Records excerpted from a collection:
────────────────────────────────────────
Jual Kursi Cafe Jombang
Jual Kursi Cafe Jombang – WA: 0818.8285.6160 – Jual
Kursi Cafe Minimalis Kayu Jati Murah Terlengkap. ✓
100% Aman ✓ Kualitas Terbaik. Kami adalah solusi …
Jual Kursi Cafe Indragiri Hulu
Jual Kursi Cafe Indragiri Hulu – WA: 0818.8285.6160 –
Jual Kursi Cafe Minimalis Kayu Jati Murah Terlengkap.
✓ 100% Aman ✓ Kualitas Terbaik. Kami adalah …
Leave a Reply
────────────────────────────────────────
> TASK:
Lines above that include the string "Kayu" need to be copied.

> RESULT BELOW:
Kursi Cafe Minimalis Kayu Jati Murah Terlengkap. ✓
Jual Kursi Cafe Minimalis Kayu Jati Murah Terlengkap.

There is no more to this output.